Um Indiana Jones das artes

Tavinho Moura e Milton Nascimento entre as atrizes Cristina Aché e Déborah Bloch

Tavinho Moura e Milton, entre as atrizes Cristina Aché e Déborah Bloch

Ok, a ideia não é minha, foi o Ruy Castro quem me sugeriu durante uma entrevista, mas mesmo assim já deixei registrada em testamento. É que o povo medíocre lá em casa não ajuda, mas quando eu morrer meu chapa, não quero ir nem para o céu, muito menos para o inferno. Quero ir para um sebo, qualquer um, aqui em Brasília, lá na Barata Ribeiro, no Rio de Janeiro ou em Paris. Só para que eu poder ver, ouvir e descobrir em morte, as histórias nos livros e músicas que não der tempo de conferir por aqui em vida.

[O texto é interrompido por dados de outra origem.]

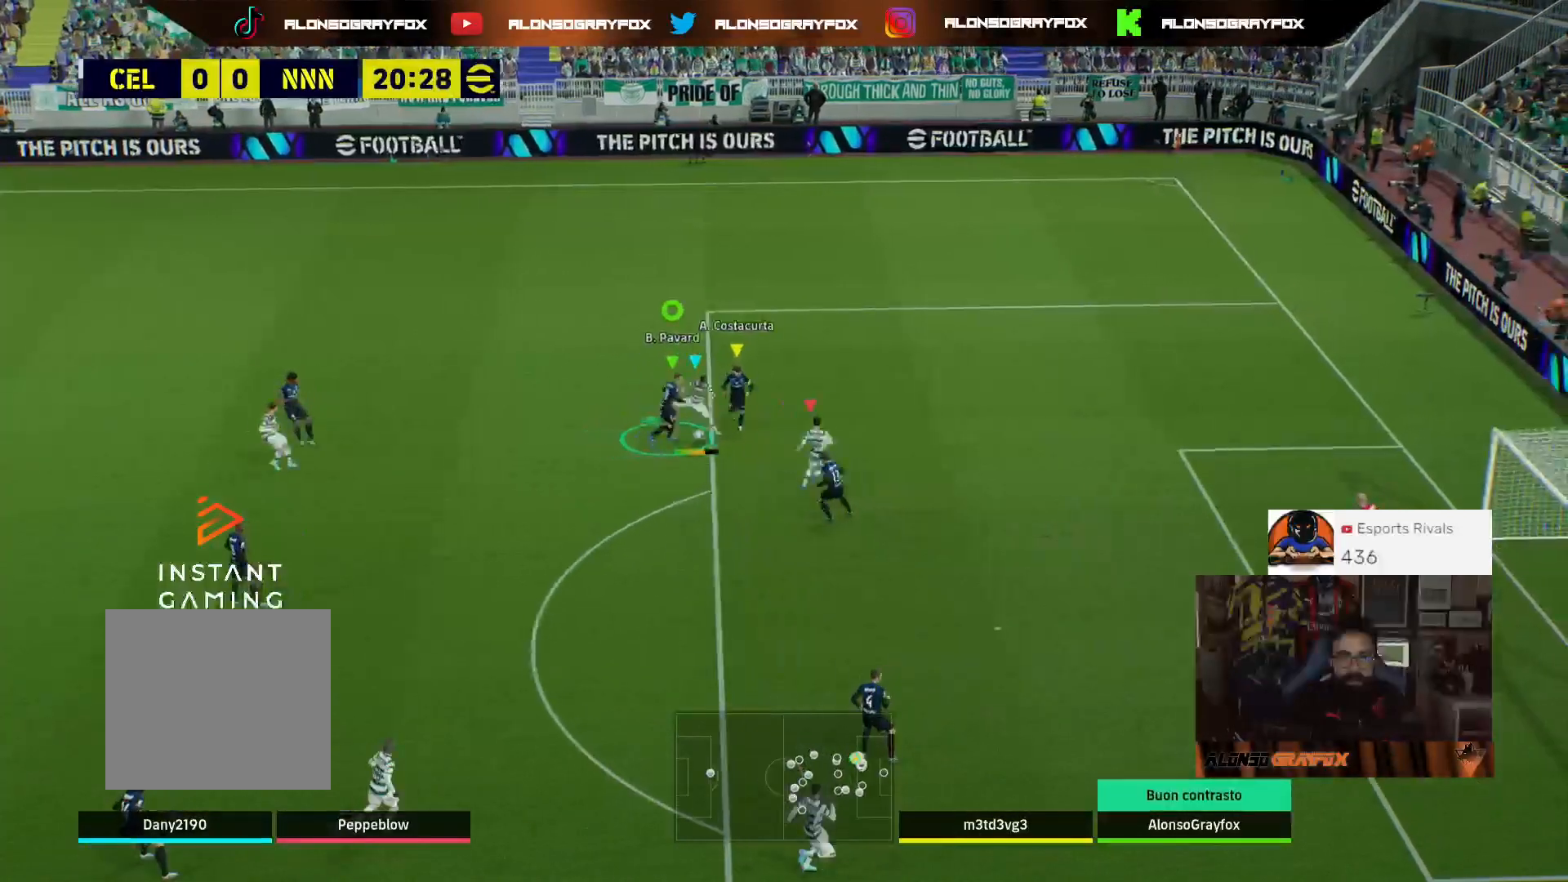
{"buttons": ["L3"], "left_stick": "left", "right_stick": "center", "events": [[133, "left_stick", "up-left"], [433, "left_stick", "left"], [500, "L2", "up"]]}
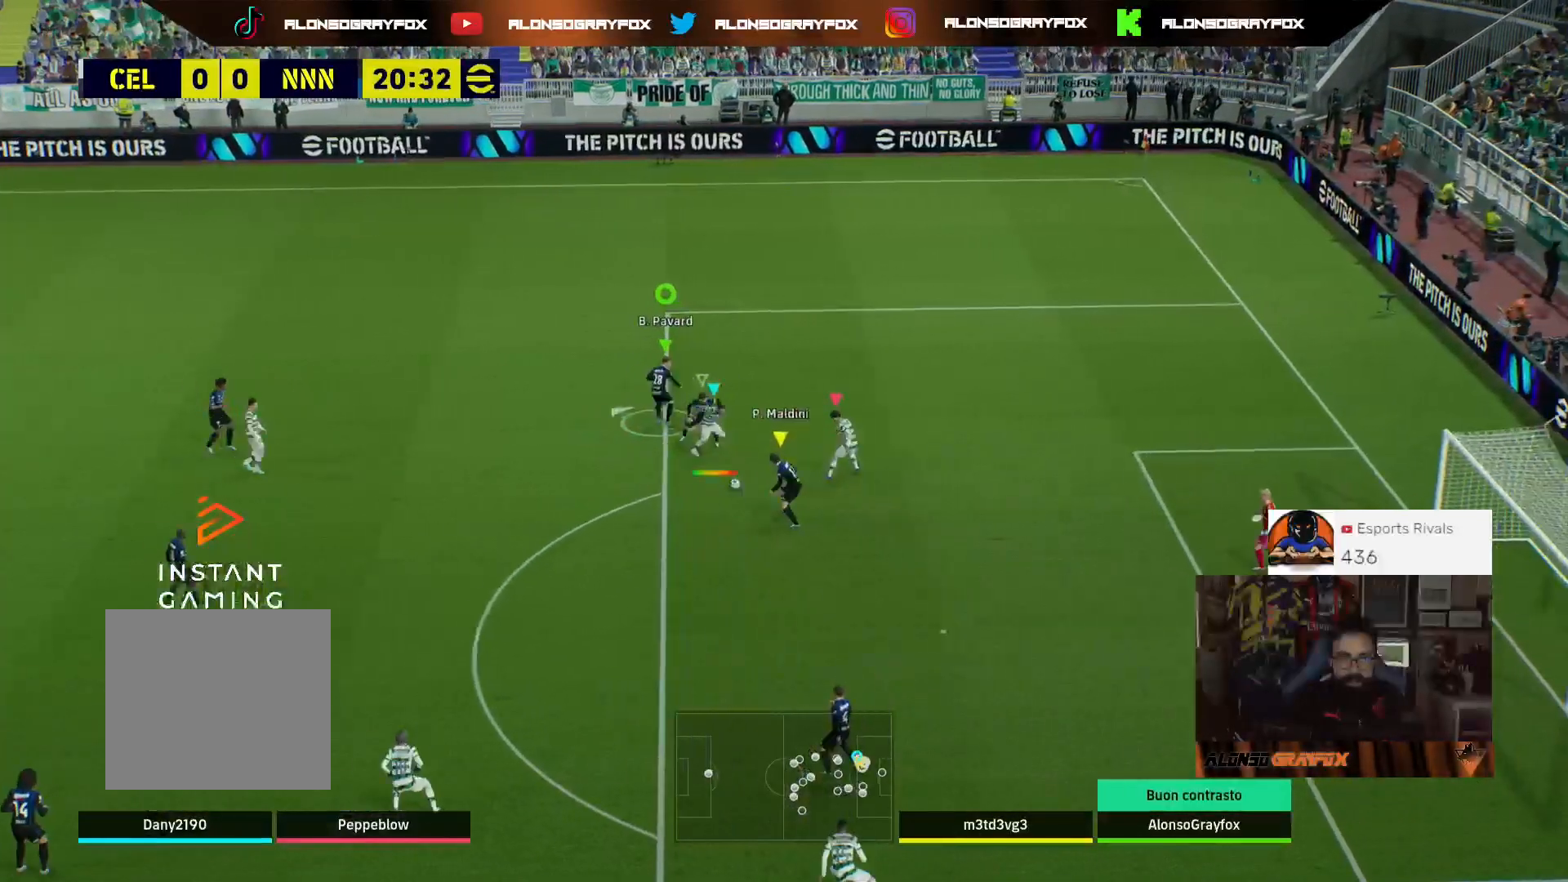
{"buttons": ["L3"], "left_stick": "left", "right_stick": "center", "events": []}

Sim, porque não existe coisa mais formidável do que passar uma tarde inteira, igual a um Indiana Jones das artes, cavoucando, descobrindo e se maravilhando com relíquias da música, do cinema e da literatura. O prazer de descobrir algo raro ou que simplesmente nos comove, por mais reles, simples e escondido nas estantes e prateleiras que seja, é inenarrável, algo como chupar um sundae com esse calor infernal que está fazendo.

E me preencho de música, filme e literatura, enfim, de sonhos da imaginação sonora ou visual para sobreviver diante das agruras da vida. A maioria das pessoas busca conforto diante dos problemas do dia a dia na religião ou no dinheiro. Eu não. Eu quando fico deprimido, chateado ou com vontade de sumir para outro planeta me tranqüilizo lendo um livro ou ouvindo uma canção. Saco um título da minha estante mágica ou fuço um CD e DVD em minhas prateleiras e tudo passa como se eu fosse anestesiado diante da chata realidade.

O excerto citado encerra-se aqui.